Dear Comrades,
The telegram or taar, once the bearer of urgent news, good or bad, will disappear once and for all on July 15, outpaced in the age of text messages and emails.
The telegraphic service began in India in 1850 — by cable, later wireless — but what spurred the Indian telecom revolution has eventually been overtaken by it. A cash-strapped BSNL, which took over telegraphy from the postal department, raised charges two years ago, from Rs 4 for 50 words to Rs 50. Two months ago, international telegrams were done away with and now, the domestic taar is set to go too.
It's the end of an era. The last telegram — popularly called taar that was once loved and feared as the bearer of good and bad news — will be sent on July 15. After that, Bharat Sanchar Nigam Limited (BSNL) has decided to discontinue the service which started the Indian telecom revolution in 1850.
In 1990s, BSNL took charge of the telegram services from the department of posts. With SMSs, emails, fax and smart phones rendering the telegram redundant in the past few years, struggling-to-survive BSNL that is likely to notch up losses of over Rs 17,000 crore in the past two fiscals can no longer afford the luxury of continuing this service.
Despite losses, BSNL had in the recent past made two last-ditch attempts to ensure that the 163-year-old legacy lived on. The state-run utility had raised telegraph charges in 2011 — after a gap of 60 years — when telegraphing 50 words within the country was priced at Rs 50 instead of Rs 4 earlier. But with few takers, this price hike could not make the service viable for the loss-making PSU. Two months ago, it had discontinued international telegrams.
After all this tinkering did not help, BSNL asked the government to support the commercially unviable product but was instead told to take a closer look at to find out it was still needed in today's world.
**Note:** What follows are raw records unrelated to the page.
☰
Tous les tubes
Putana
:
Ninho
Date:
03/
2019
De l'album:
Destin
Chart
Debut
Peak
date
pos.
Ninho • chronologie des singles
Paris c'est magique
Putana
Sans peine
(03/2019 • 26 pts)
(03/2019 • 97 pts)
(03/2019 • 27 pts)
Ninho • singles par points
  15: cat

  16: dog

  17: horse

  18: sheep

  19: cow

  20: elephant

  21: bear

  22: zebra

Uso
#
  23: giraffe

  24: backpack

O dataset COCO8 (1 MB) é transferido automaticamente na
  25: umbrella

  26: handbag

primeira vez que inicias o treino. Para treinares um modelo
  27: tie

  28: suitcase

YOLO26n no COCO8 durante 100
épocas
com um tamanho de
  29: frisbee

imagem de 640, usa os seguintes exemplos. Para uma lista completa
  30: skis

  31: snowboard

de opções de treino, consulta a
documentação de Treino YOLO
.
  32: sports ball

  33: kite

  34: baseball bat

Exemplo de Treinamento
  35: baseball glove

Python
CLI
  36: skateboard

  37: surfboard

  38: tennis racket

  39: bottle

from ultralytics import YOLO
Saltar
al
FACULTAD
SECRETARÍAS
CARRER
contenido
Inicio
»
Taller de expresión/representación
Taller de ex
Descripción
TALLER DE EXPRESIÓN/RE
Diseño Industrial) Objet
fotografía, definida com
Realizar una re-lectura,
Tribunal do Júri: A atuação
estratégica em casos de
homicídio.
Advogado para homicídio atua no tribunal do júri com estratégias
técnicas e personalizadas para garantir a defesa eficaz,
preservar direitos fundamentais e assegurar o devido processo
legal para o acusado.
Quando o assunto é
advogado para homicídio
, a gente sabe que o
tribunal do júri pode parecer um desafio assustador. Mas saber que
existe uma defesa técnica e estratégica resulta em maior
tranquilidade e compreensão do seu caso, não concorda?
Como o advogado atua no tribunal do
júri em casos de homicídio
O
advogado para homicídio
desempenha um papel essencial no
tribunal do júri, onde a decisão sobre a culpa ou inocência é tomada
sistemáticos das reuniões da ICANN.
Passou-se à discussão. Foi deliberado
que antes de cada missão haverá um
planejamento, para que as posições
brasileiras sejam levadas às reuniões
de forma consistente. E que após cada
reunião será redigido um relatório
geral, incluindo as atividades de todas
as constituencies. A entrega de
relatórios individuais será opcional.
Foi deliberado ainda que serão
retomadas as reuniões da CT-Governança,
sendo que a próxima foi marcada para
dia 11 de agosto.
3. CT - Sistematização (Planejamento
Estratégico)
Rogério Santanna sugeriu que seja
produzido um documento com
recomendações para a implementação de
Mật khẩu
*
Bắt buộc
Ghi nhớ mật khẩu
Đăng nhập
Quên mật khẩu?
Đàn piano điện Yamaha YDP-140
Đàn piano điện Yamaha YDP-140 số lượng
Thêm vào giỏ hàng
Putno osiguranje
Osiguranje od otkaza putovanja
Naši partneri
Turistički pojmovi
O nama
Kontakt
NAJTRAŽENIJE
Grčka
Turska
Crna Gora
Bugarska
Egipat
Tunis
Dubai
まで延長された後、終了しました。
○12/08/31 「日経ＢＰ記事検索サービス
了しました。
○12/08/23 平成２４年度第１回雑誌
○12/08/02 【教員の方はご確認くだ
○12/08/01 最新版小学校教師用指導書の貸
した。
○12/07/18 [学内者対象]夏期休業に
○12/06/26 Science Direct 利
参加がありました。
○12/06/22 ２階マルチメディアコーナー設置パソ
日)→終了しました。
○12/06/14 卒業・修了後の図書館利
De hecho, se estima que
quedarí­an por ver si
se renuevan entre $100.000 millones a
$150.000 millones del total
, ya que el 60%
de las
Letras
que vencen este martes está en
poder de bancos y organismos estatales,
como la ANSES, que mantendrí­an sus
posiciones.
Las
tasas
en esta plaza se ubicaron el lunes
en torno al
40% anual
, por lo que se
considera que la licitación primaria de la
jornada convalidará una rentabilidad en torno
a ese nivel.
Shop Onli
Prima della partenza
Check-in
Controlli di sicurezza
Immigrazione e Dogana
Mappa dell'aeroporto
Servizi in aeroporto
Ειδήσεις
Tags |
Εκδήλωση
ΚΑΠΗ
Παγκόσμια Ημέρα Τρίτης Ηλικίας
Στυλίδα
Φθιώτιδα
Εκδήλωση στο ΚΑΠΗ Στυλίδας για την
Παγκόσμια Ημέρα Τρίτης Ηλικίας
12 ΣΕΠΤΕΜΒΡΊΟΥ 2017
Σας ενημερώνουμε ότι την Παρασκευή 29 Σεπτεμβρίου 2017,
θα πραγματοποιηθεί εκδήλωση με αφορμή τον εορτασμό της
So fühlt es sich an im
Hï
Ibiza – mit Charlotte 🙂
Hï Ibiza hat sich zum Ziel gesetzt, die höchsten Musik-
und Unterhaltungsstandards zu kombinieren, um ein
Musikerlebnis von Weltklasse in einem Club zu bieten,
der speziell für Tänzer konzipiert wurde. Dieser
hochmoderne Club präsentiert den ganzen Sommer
After consultation with the department of post, BSNL decided to discontinue this service with a circular being issued by its senior GM (telegraph services) Shameem Akhtar.
A senior BSNL official said: "The telegram had lost its relevance. The basic idea of a taar was to send a message fast. Now SMS, fax and emails do that job. With smart phones, people send and receive emails on the move. So when we sought government support to keep the telegram alive, we were asked to decide its fate on a commercial basis and hence will now be discontinuing the service."
The telegraph staff are now going to be shifted to the British era taar's modern day successors like mobile services, landline telephony and broadband services over the next few months. "In the past few years, a majority of the staff were not just booking telegraphs because of falling demand. Telegraph centers were converted to customer service centers where they were taking requests for new connections ; accepting payments and taking complaints. All the staff will be redeployed within BSNL," the official said.
The story of Indian telecom began with the telegraph when the first experimental electric telegraph line was started between Calcutta and Diamond Harbour in 1850. A year later, the British East India Company started using it. Over the next four years, telegraph lines were laid across the country and the service was made available to the public in 1854. Till 1902, telegraphs were sent by cables after which it went the wireless way.